Convert ngrams into probabilities and write to files

In [124]:
en_total = sum(en_uni_counts.values())
es_total = sum(es_uni_counts.values())
de_total = sum(de_uni_counts.values())

en_uni_probs = {key: value / en_total for key, value in en_uni_counts.items()}
es_uni_probs = {key: value / es_total for key, value in es_uni_counts.items()}
de_uni_probs = {key: value / de_total for key, value in de_uni_counts.items()}

In [125]:
sum(en_uni_probs.values())

1.0000000000000326

The bigram matrix has 3403 unique words. If the probability of each word, given all its contexts is 1, then the sum of the column sums should be 3403.

In [129]:
print(en_bi_matrix.shape, es_bi_matrix.shape, de_bi_matrix.shape)

(3403, 3403) (4332, 4332) (4412, 4412)


In [118]:
en_bi_sums = en_bi_matrix.sum(axis = 0) # sum rows of each column
en_bi_sums[en_bi_sums == 0] = 1 # no div by 0
en_bi_matrix_norm = en_bi_matrix / en_bi_sums

es_bi_sums = es_bi_matrix.sum(axis = 0) # sum over rows of each column
es_bi_sums[es_bi_sums == 0] = 1 # no div by 0
es_bi_matrix_norm = es_bi_matrix / es_bi_sums

de_bi_sums = de_bi_matrix.sum(axis = 0) # sum rows of each column
de_bi_sums[de_bi_sums == 0] = 1 # no div by 0
de_bi_matrix_norm = de_bi_matrix / de_bi_sums

In [131]:
print(sum(en_bi_matrix_norm.sum(axis=1)), sum(es_bi_matrix_norm.sum(axis=1)), sum(de_bi_matrix_norm.sum(axis=1)))

[[3402.]] [[4331.]] [[4412.]]


"Resumption" is a word in the vocabulary which does not follow any word, thus has a probability of zero, that the sum is 3402 is indication that the probabilities for each word summed across contexts is one. The same logic applies to the trigrams.

In [130]:
print(en_tri_matrix.shape, es_tri_matrix.shape, de_tri_matrix.shape)

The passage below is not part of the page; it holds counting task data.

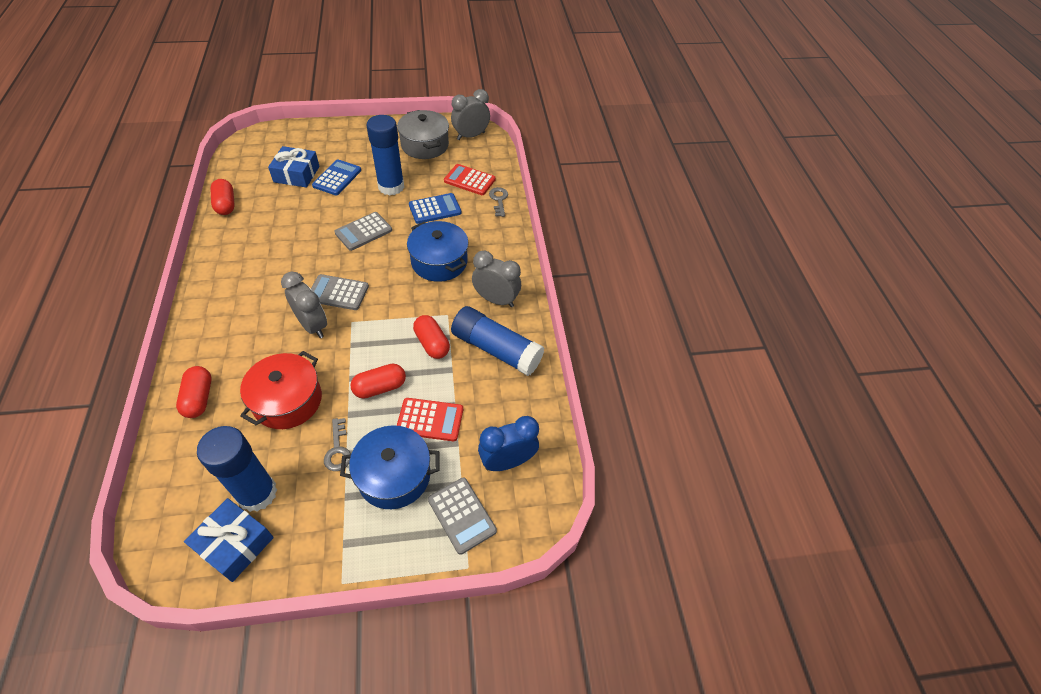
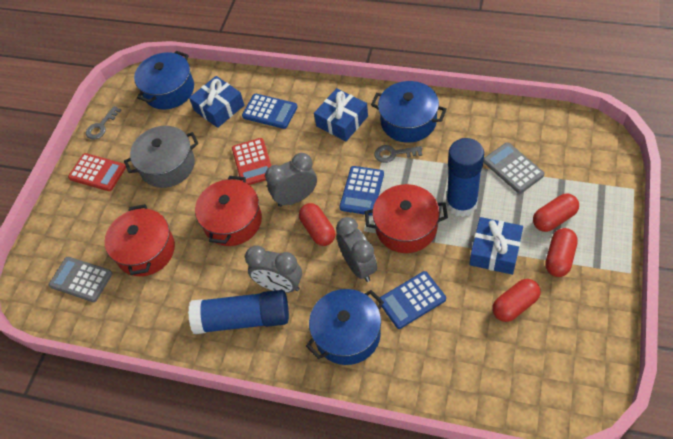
blue calculator: 2 -> 3
blue clock: 1 -> 0
blue gift: 2 -> 3
blue glue stick: 3 -> 2
blue pot: 2 -> 3
grey calculator: 3 -> 2
red pot: 1 -> 3

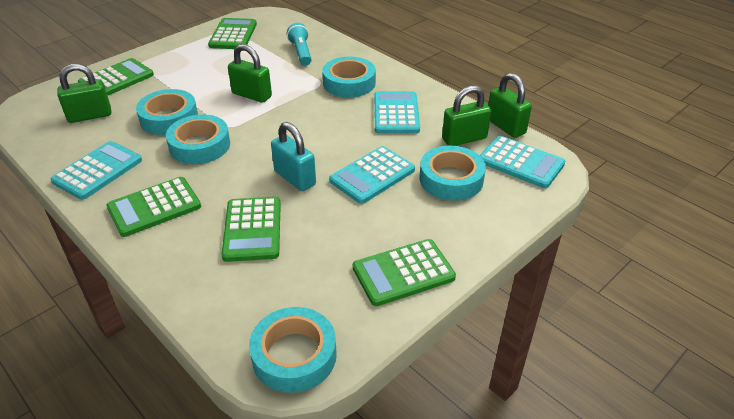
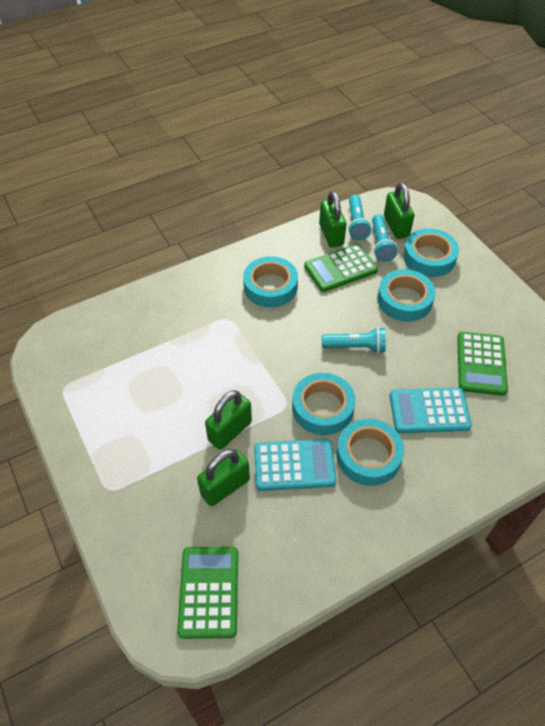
green calculator: 5 -> 3
turquoise calculator: 4 -> 2
turquoise flashlight: 1 -> 3
turquoise padlock: 1 -> 0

(15078, 3403) (15508, 4332) (15668, 4412)


In [126]:
en_tri_sums = en_tri_matrix.sum(axis = 0) # sum rows of each column
en_tri_sums[en_tri_sums == 0] = 1 # no div by 0
en_tri_matrix_norm = en_tri_matrix / en_tri_sums

es_tri_sums = es_tri_matrix.sum(axis = 0) # sum over rows of each column
es_tri_sums[es_tri_sums == 0] = 1 # no div by 0
es_tri_matrix_norm = es_tri_matrix / es_tri_sums

de_tri_sums = de_tri_matrix.sum(axis = 0) # sum rows of each column
de_tri_sums[de_tri_sums == 0] = 1 # no div by 0
de_tri_matrix_norm = de_tri_matrix / de_tri_sums

In [132]:
print(sum(en_tri_matrix_norm.sum(axis=1)), sum(es_tri_matrix_norm.sum(axis=1)), sum(de_tri_matrix_norm.sum(axis=1)))

[[3402.]] [[4331.]] [[4412.]]